> _Görev maddesi_: Kamera arkasından müziğe geçişi konu alan röportajı, son cümlesinin ardından devam ettirin.

> _Sağlanan alıntı_:

--*--

Başkasının ayağını kaydırabilecek, zarar verecek bir duygu değil bu ama?
Yok. Benim ayağımı kaydırmak istediler ama yapamadılar bugüne kadar. Çevremde sevilen ve sakin bir insanım. Sen de öylesin bence. Biz iyiliğimizle, duruşumuzla bir şekilde ayakta durabiliyoruz.
Marmara Üniversitesi RTS mezunusun. Hülya Avşar Show, Yılan Hikâyesi gibi birçok farklı projede kamera arkasında çalışmışsın.
Her şeyi yaptım ben ya. Savaş Ay ile A Takımı'nda çalıştım. Sonra bir derginin röportajlarını yaptım. Sonra basın, PR işlerinde çalıştım. Ardından Dormen Tiyatrosu'nda Haldun Dormen'in asistanlığını yaptım. Medyapım'a girdim, Hülya Avşar Show, Film Gibi ve Kim 500 Milyar İster'de çalıştım. Sonra Haluk Şentürk'ün yanında çalışmaya başladım. Müzik şirketlerinde çalıştım. Konser organizasyonları, ses sanatçılarının basın danışmanlığı derken albüm teklifleri gelmeye başladı elim yüzüm düzgün diye :) Biz de Haluk Şentürk ile böyle bir yola girdik. İlk 2 albümde söz yazamıyordum sonrasında onu keşfettim. Şimdi şarkılarımın sözlerini kendim yazıyorum.
Kamera önüne geçiş sürecin nasıl gerçekleşti?
Çevrem zaten genişti benim mutfağındayken işin. Yıldız Tilbe'yi de Gülşen'i de zaten tanıyordum. Böyle bir işe girince herkes de beni sevdiği için destek oldu.
"Herkes bir kez sırtından vurulmuş… Ama sorsan herkes masum"
Hiç egolu biri değilsin.
Asla değilim. Hava yapmak çok kolay. Gördüklerinde selam vermeyen tipler de var. Ama ne kadar komik ve zavallı olduklarına birebir şahit oldum. Ben yarın bu işi yapmayabilirim ama insan kazanmak, insan olmak çok önemli. Az ama bu piyasada da düzgün insanlar var. Bu piyasada herkes bir kere sırtından vurulmuş, herkesin bir kere ayağı kaydırılmış. Herkes masum. Ama bu sırtından vuranlar, ayağı kaydıranlar kim? Nerede?
"Neden zirvede yalnızlar? Çünkü yalakaları yanlarında tutuyorlar"
Benim arkadaş çevrem bile aynı. Değiştirmedim. Benim onlara daha çok ihtiyacım oldu. Bir de herhâlde tek yalnız hissetmeyen, yalnız olmayan ünlü benim. Diğerlerinin hepsi zirvede yalnız. Neden yalnızlar? Çünkü yanlarında onlara gerçeği söyleyecek insanı tutmuyorlar. Yalaka tipleri yanlarında tutuyorlar. Zirve illa ki soğuk ve yalnız olacak bir yer değildir yani.

--*--

> _Ham veri_:

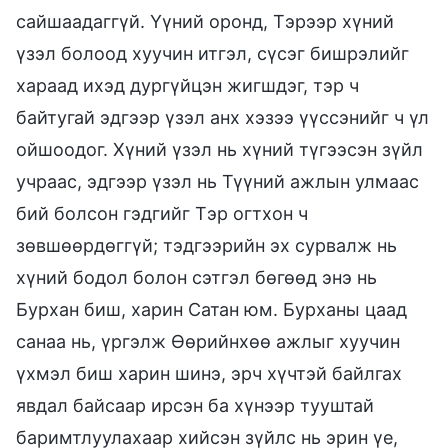
сайшаадаггүй. Үүний оронд, Тэрээр хүний
үзэл болоод хуучин итгэл, сүсэг бишрэлийг
хараад ихэд дургүйцэн жигшдэг, тэр ч
байтугай эдгээр үзэл анх хэзээ үүссэнийг ч үл
ойшоодог. Хүний үзэл нь хүний түгээсэн зүйл
учраас, эдгээр үзэл нь Түүний ажлын улмаас
бий болсон гэдгийг Тэр огтхон ч
зөвшөөрдөггүй; тэдгээрийн эх сурвалж нь
хүний бодол болон сэтгэл бөгөөд энэ нь
Бурхан биш, харин Сатан юм. Бурханы цаад
санаа нь, үргэлж Өөрийнхөө ажлыг хуучин
үхмэл биш харин шинэ, эрч хүчтэй байлгах
явдал байсаар ирсэн ба хүнээр тууштай
баримтлуулахаар хийсэн зүйлс нь эрин үе,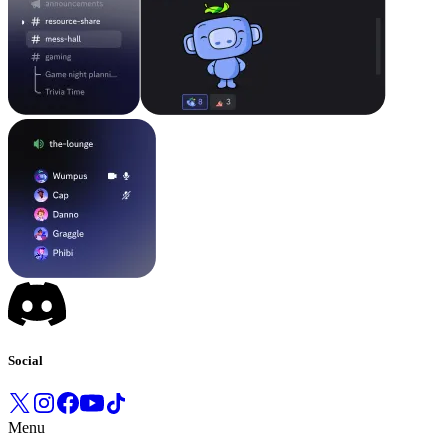
Social
Menu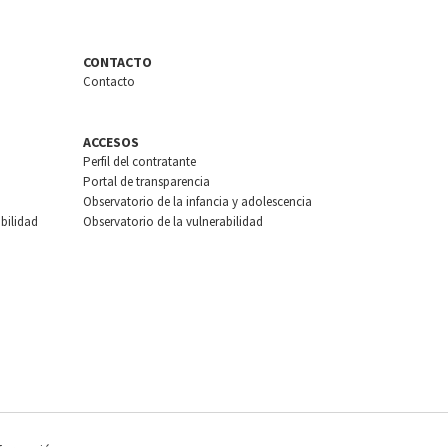
CONTACTO
Contacto
ACCESOS
Perfil del contratante
Portal de transparencia
Observatorio de la infancia y adolescencia
bilidad
Observatorio de la vulnerabilidad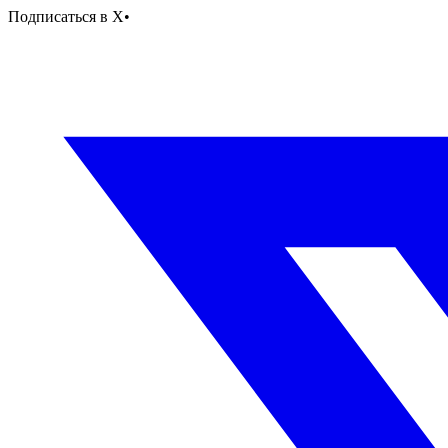
Подписаться в X
•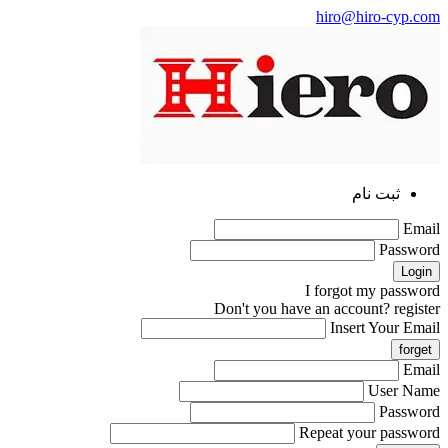
hiro@hiro-cyp.com
ثبت نام
Email
Password
I forgot my password
Don't you have an account?
register
Insert Your Email
Email
User Name
Password
Repeat your password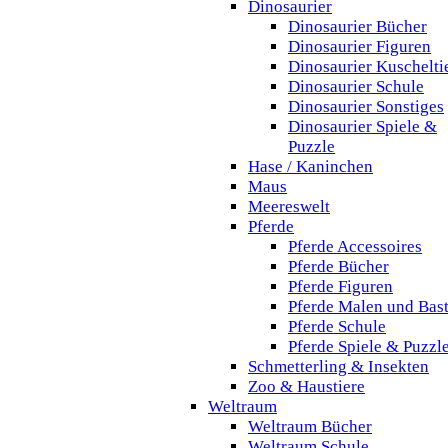
Dinosaurier
Dinosaurier Bücher
Dinosaurier Figuren
Dinosaurier Kuschelti
Dinosaurier Schule
Dinosaurier Sonstiges
Dinosaurier Spiele &
Puzzle
Hase / Kaninchen
Maus
Meereswelt
Pferde
Pferde Accessoires
Pferde Bücher
Pferde Figuren
Pferde Malen und Bas
Pferde Schule
Pferde Spiele & Puzzl
Schmetterling & Insekten
Zoo & Haustiere
Weltraum
Weltraum Bücher
Weltraum Schule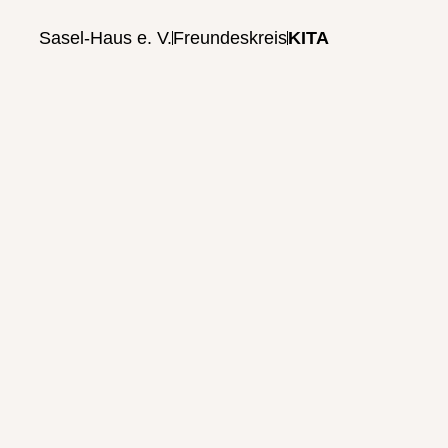
Sasel-Haus e. V.
Freundeskreis
KITA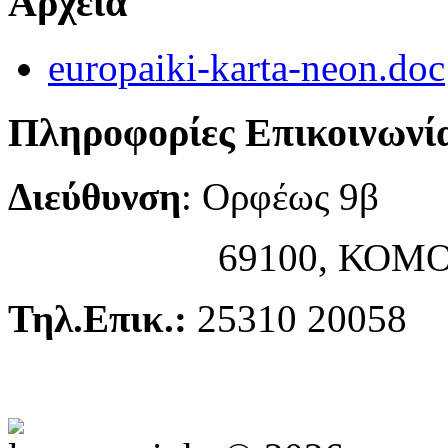
Αρχεία
europaiki-karta-neon.doc
Πληροφορίες Επικοινωνί
Διεύθυνση
: Ορφέως 9β
69100, ΚΟΜΟ
Τηλ.Επικ.:
25310 20058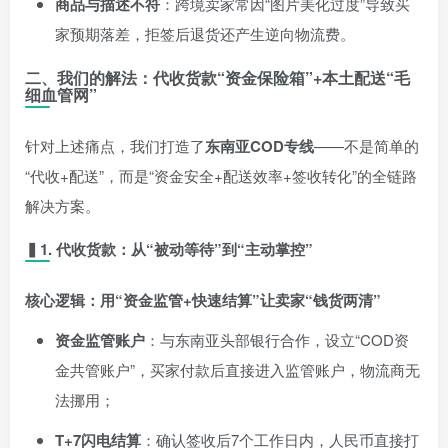
商品与描述不符
：跨境卖家常因“图片美化过度”导致买
家预期落差，拒签后退货还产生逆向物流费。
二、我们的解法：代收货款“资金保险箱”+本土配送“毛
细血管网”
针对上述痛点，我们打造了
东南亚COD专线
——不是简单的
“代收+配送”，而是“资金安全+配送效率+签收转化”的全链路
解决方案。
▍1. 代收货款：从“被动等待”到“主动掌控”
核心逻辑：用“资金监管+快速结算”让卖家“钱货两清”
资金监管账户
：与东南亚头部银行合作，设立“COD资
金共管账户”，买家付款后直接进入监管账户，物流商无
法挪用；
T+7闪电结算
：确认签收后7个工作日内，人民币直接打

--*--

> _Görev sonucu_:
"'Bu güzel bir dayak yermiş' dediğim isimler oluyor"
Çok değerli, büyük isimlerle çalıştın. Onlardan seni hayal kırıklığına uğratan biri oldu mu?
Bana karşı hep iyilerdi. Ama sektörde karşılaştığım insanlar arasında "Şarkı söylemeseymiş, bu ışıltılı dünyada olmasaymış kimse bunu takmazmış. Bu güzel bir dayak yermiş" dediğim isimler oluyor. Oturup sohbet bile edemeyeceğimiz insanlar var tabii. Bu dünyada çıkış da iniş de çok yüksek. Ben stabil gitmeyi tercih ediyorum.
"Yıldız Tilbe'den çok şey öğrendim"
Bugüne dek çalışmaktan en keyif aldığın müzisyen kim? Neden?
Aslında hepsinden başka şeyler öğrendim. Yıldız Tilbe'yi ayrı tutuyorum ama. Birebir de çok şey öğrendim ondan. O bana söz yazarken çok merak ederim, heyecanlanırım. Tarkan ile de çalışmak çok heyecan vericiydi. Hayallerin de üstüne çıkan bir durumdu.
Tarkan ile ilk karşılaşma anını merak ediyorum.
Stüdyoda karşılaştık. Şarkılarımı dinlettim. Onun da çalışması vardı. Dinledikten sonra "Çok güzel Emir. Ama yeni bir şeyler de bulman lazım, hit bir şarkı lazım" dedi. İçimden "Yeni bir şeyler bulmam lazım. Bunu bana Tarkan söylüyor. Bu kadar yaklaşmışım. Bu işi bağlamalıyım" deyip kendisinden şarkı istedim. "Söz veremiyorum ama elimden geleni yaparım" dedi ve 2 gün sonra şarkıyı bana verdi. Bu yüzden Tarkan'ın da yeri çok ayrıdır bende. Onunla çalışmak herkese nasip olmaz. Gülşen ile arkadaşız zaten. Birbirimize çok şey kattık.
Hayatında fonda çalmasını istediğin bir şarkı var mı?
Hande Yener'in eski albümlerini çok dinlerim.
Hayatının şarkısı hangisi?
Sezen Aksu-Kasım Yağmurları. Hande Yener-Kibir.
Bir ilişkinin içindeyken en berbat özelliğin ne olur?
Eskiden çok üstüne giderdim insanların. Artık öyle değilim.
Hayatta en utandığın anı paylaşabilir misiniz bizimle?
Eskiden bir iş görüşmesine gitmiştim. Tuvalete girdim. Temizlik konusunda hassas olduğum için klozete peçete yaydım. Tuvaletten çıktım. Görüşmemizi yaptık. Eller sıkışıldı. Çıkarken fark ettim ki peçete bana kuyruk olmuş :)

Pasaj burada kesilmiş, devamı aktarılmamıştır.